7 thoughts on “Africa Beards, Expat Guilt, and Mac’n’Cheese

  1. A friend of mine who is vegetarian (though not vegan) suspended his vegetarianism when he went to Africa for a semester, because of the rationale that meat there is less likely to be factory-farmed in environmentally unsound ways in the way that it is more-or-less guaranteed to be in the developed world. Of course, when he came back to the States, he resumed his abstention from meat. This has always struck me as a responsible way to balance living in a foreign country with its own cultural values with one’s personal ethical/moral framework.
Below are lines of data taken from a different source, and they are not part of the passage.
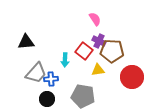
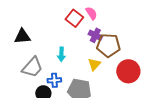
red square: (84, 51) -> (74, 18), moved
yellow triangle: (98, 70) -> (94, 64), turned -40
blue cross: (51, 79) -> (54, 80), moved

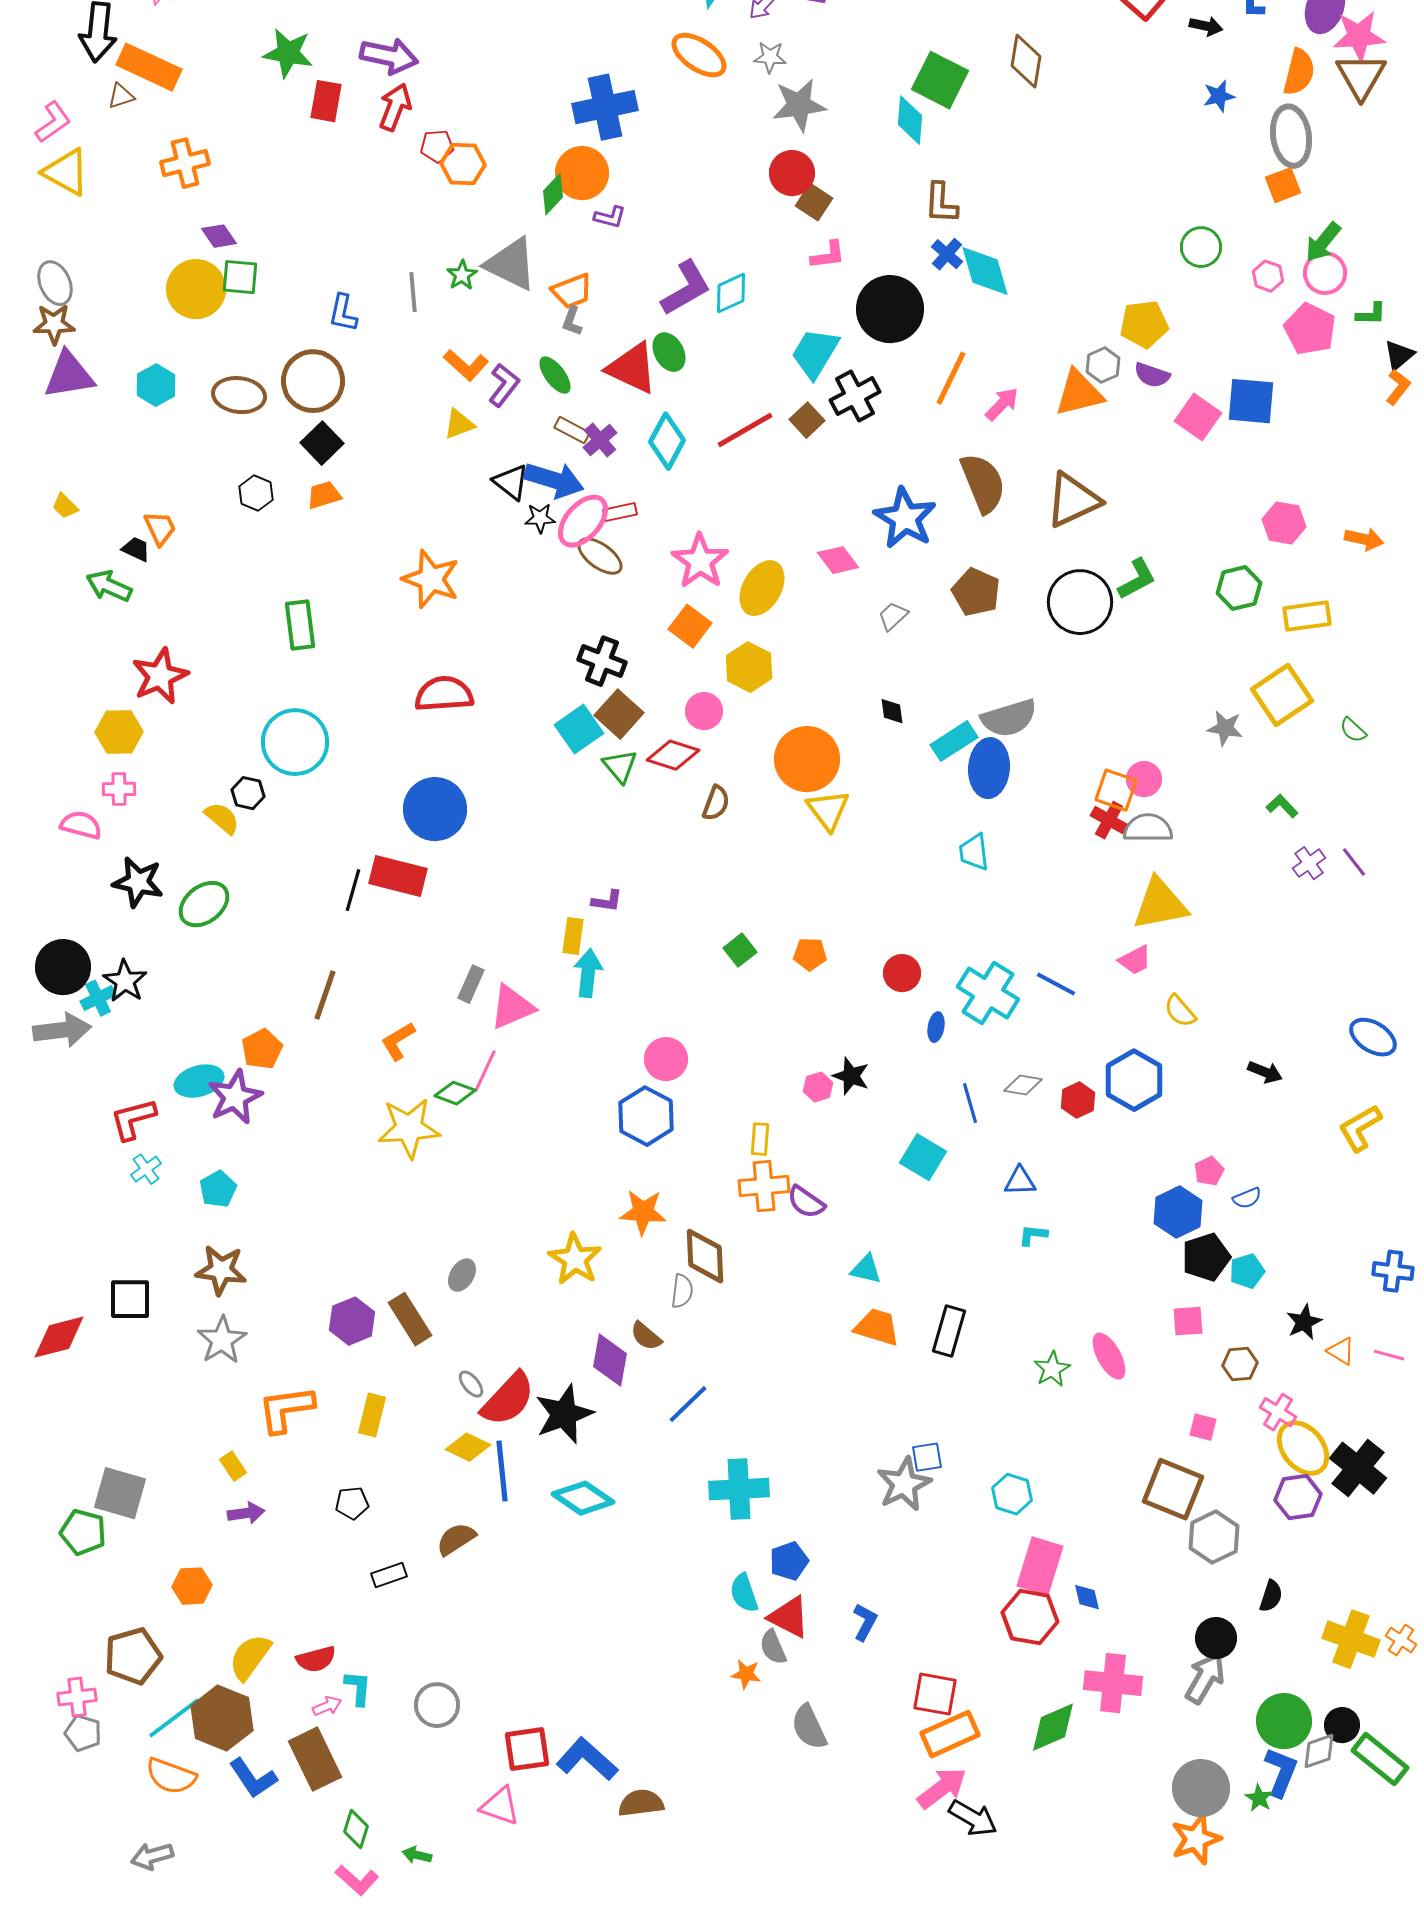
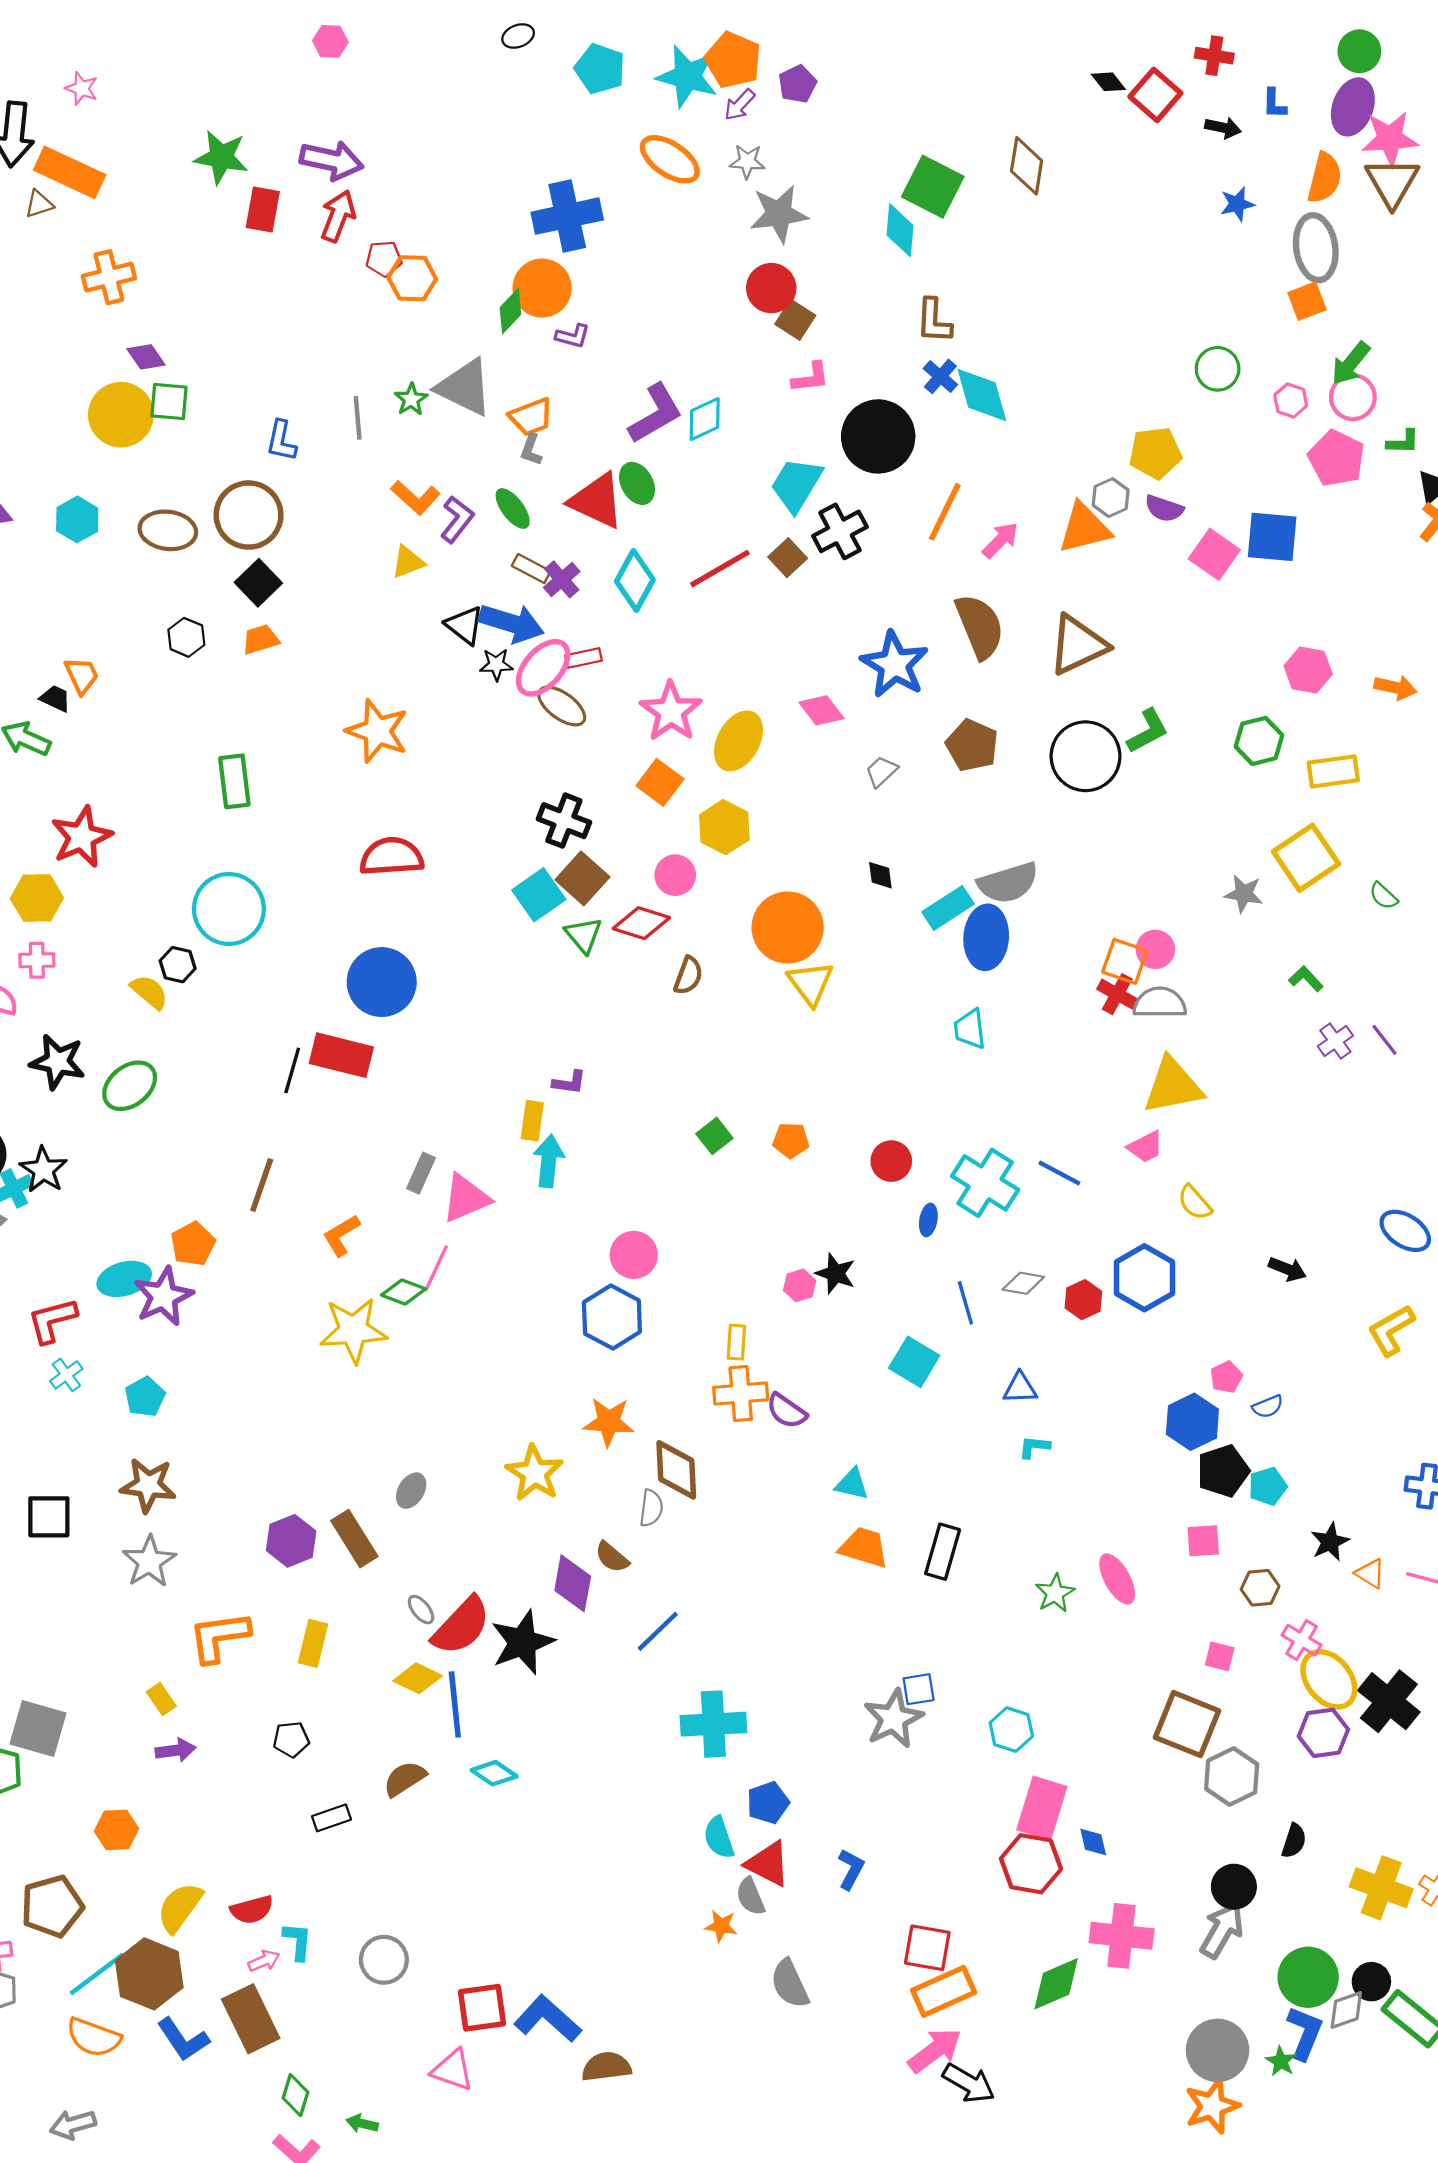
cyan diamond: (583, 1498) -> (494, 1773), moved, size x0.7

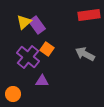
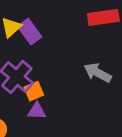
orange square: (47, 49) -> (34, 91), moved, turned 32

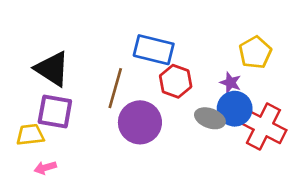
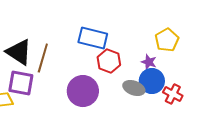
brown line: (115, 88) -> (43, 58), moved
red cross: (263, 127) -> (173, 94), size x0.6

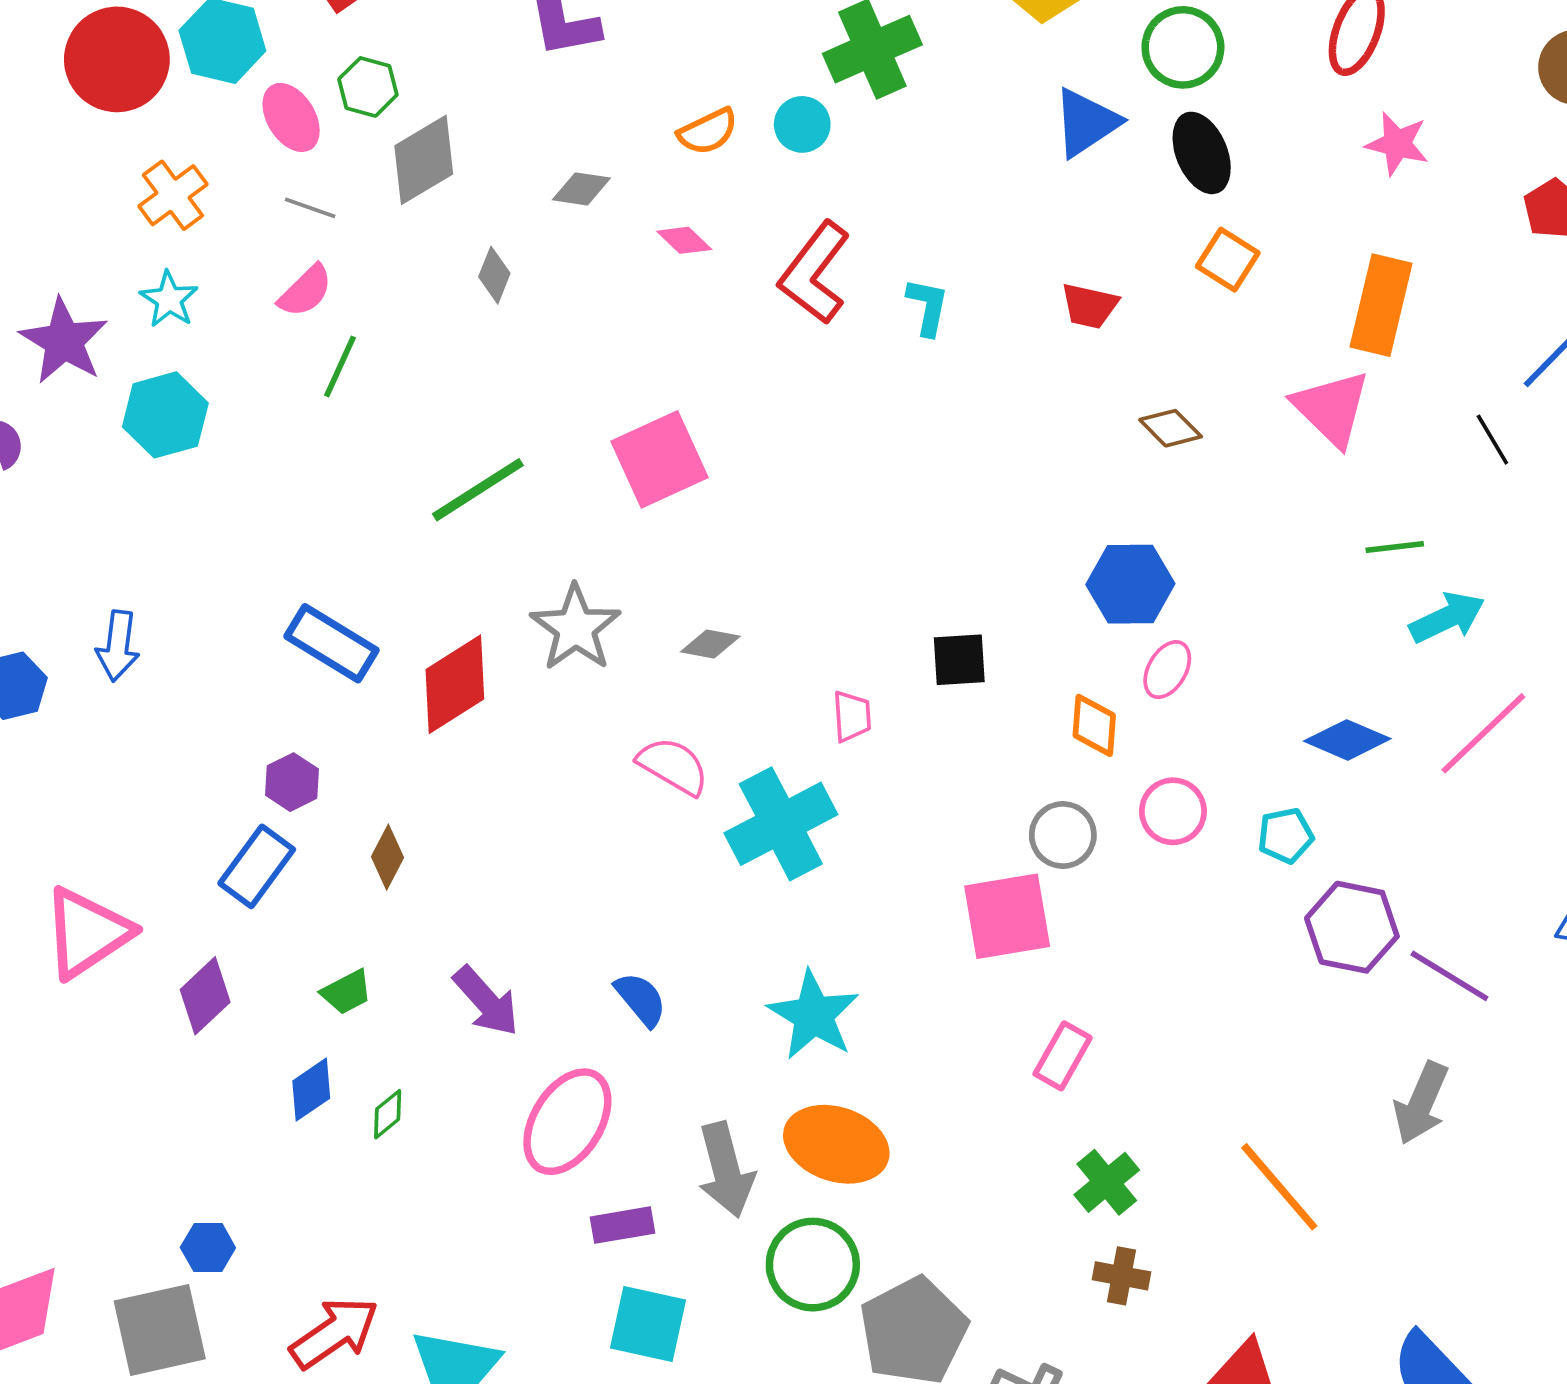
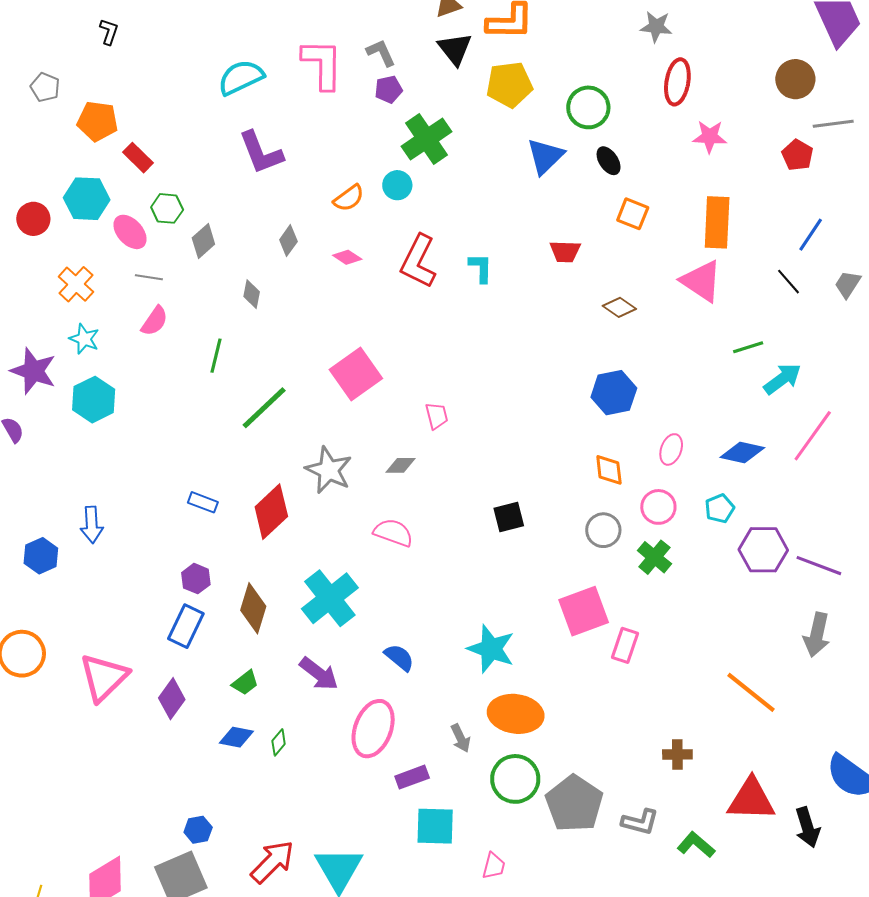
red circle: (117, 59) -> (33, 219), size x0.6
black ellipse: (1202, 153) -> (609, 161), size x0.7
gray diamond: (424, 160) -> (203, 241), size x0.7
gray diamond: (581, 189) -> (288, 241), turned -52
green line: (340, 367) -> (216, 356), moved
blue rectangle: (331, 643) -> (203, 502), size x0.6
black square: (959, 660) -> (509, 517), moved
pink ellipse: (1167, 670) -> (671, 449), moved
pink trapezoid: (852, 716) -> (437, 416), moved
cyan cross: (781, 824) -> (330, 598), moved
brown diamond: (387, 857) -> (253, 608), size x1.5
pink square: (1007, 916) -> (584, 611), moved
blue diamond: (311, 1090) -> (236, 737), turned 56
gray arrow: (726, 1170) -> (461, 738), size x0.6
green cross: (1107, 1182) -> (654, 557), moved

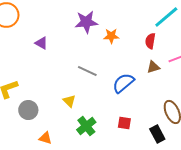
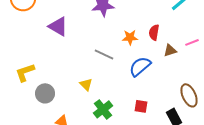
orange star: (111, 36) -> (130, 37), moved
red semicircle: (150, 41) -> (154, 32), moved
purple triangle: (41, 43) -> (58, 26), size x1.5

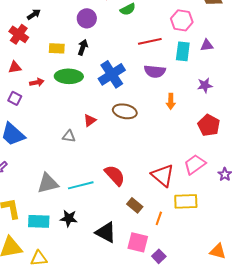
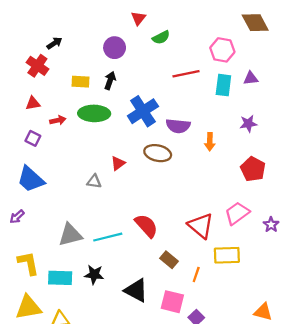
purple semicircle: (155, 71) -> (178, 126), moved

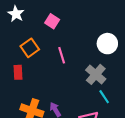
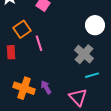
pink line: (62, 55) -> (39, 43), moved
cyan line: (104, 97) -> (92, 75), turned -72

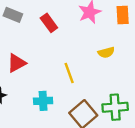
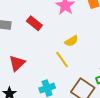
yellow semicircle: (106, 52) -> (71, 41), moved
    Of course, if animal cruelty is your objection and not the American (or British) meat industry, this kind of distinction isn’t going to solve your ethical dilemma. Nevertheless, I (admittedly as someone who eats locally, responsibly produced dairy, seafood, and poultry) believe that the best way to stick to your principles is simply to be aware and concerned about what you eat. The problem is when people eat whatever tastes good without thinking about where it comes from or even the fact that it was once alive, which is not a good way to build a relationship with the planet we live on and whose ecosystem(s) we are part of. I don’t see you falling into that trap anytime soon, though!

  2. Clearly, you’ve never gotten change from NJ Transit… because that’s where all the Sacajawea $1 coins went. The ones in Ecuador must be fakes, because, you know, it’s a third world country.

    Also, I take offense that you chose BANGKOK as your example of a place where people who otherwise do not frequent brothels visit hookers. Why you hate on prahtet thai like that? Also, it’s a 2nd world country AND my mother’s mac and cheese is better than your mother’s AND Thierry Henry scored tonight and I WAS THERE! WEEEEEEEEEEEEEE!!!!!!!

  3. You’ll make a great academic Alex, because this post was very over-thought ha.

    I liked the Simpsons reference though.